A study conducted by Weizmann Institute in Israel, found that stress during pregnancy causes the female children born to exhibit binge-eating-like behaviour in adulthood. Stress is something that affects one and all in today's time. One might be stressed because of work, studies or any sort of pressure. It is a response to pressure or threat, and when in stress one may feel nervous, tense or on edge. Stress can also lead to various health problems like depression, anxiety, heart diseases, blood pressure, diabetes and obesity. And stress during pregnancy can also affect the child's well-being in the years to come. For the study, the researchers genetically developed a line of mice, where they manipulated the hormone system that controls release of cortisol which is a stress hormone - to increase the anxiety levels of pregnant mothers during their third trimester, as mentioned in the Cell Metabolism journal. As the eating habits of mice were measured, it was observed that mice born to stressed mothers tend to eat large amounts of food during short windows of time. But this surfaced only when they were placed in a stressful situation and where the researchers restricted their access to food.

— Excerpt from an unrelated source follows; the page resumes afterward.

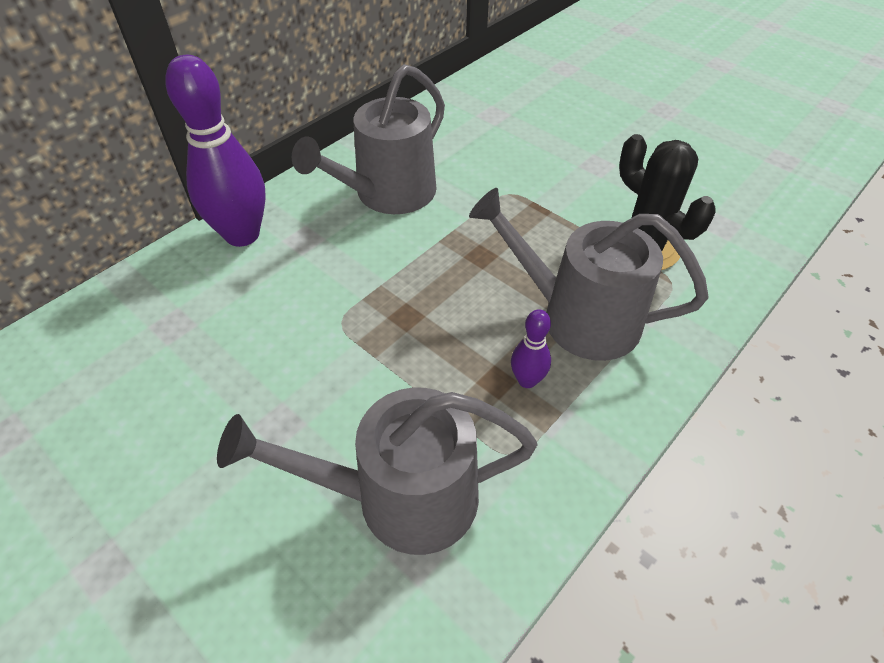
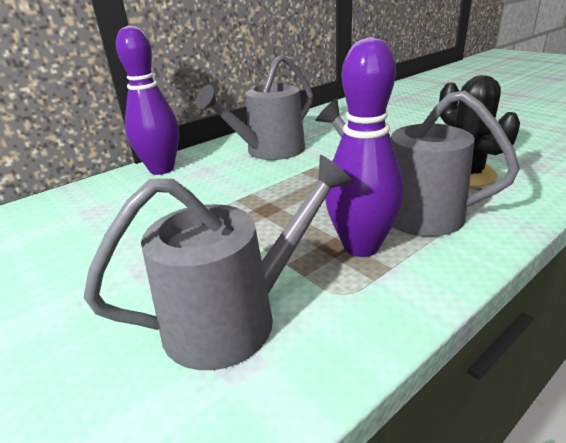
camera: 10 degrees right, 20 degrees down
grey watering can [217,388,537,555] -> grey watering can turned 150 degrees clockwise [84,155,354,370]
purple bowling pin [511,309,551,388] -> purple bowling pin [325,37,404,257], size x2.15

"The price we pay later in life - whether it's psychiatric disorders, metabolic syndromes, or heart-related illnesses - is heavily impacted by the way your brain was programmed early in life," said Alon Chen, a neurobiologist at the institute.
The research also mentions that, when these young mice were put on a diet with "balanced" levels of nutrients such as Vitamin B12 and folate, the researchers were able to prevent their binge eating. The inference of the research is to avoid any type of stressful situation as much as possible during pregnancy as binge eating-related non genetic tags on their DNA.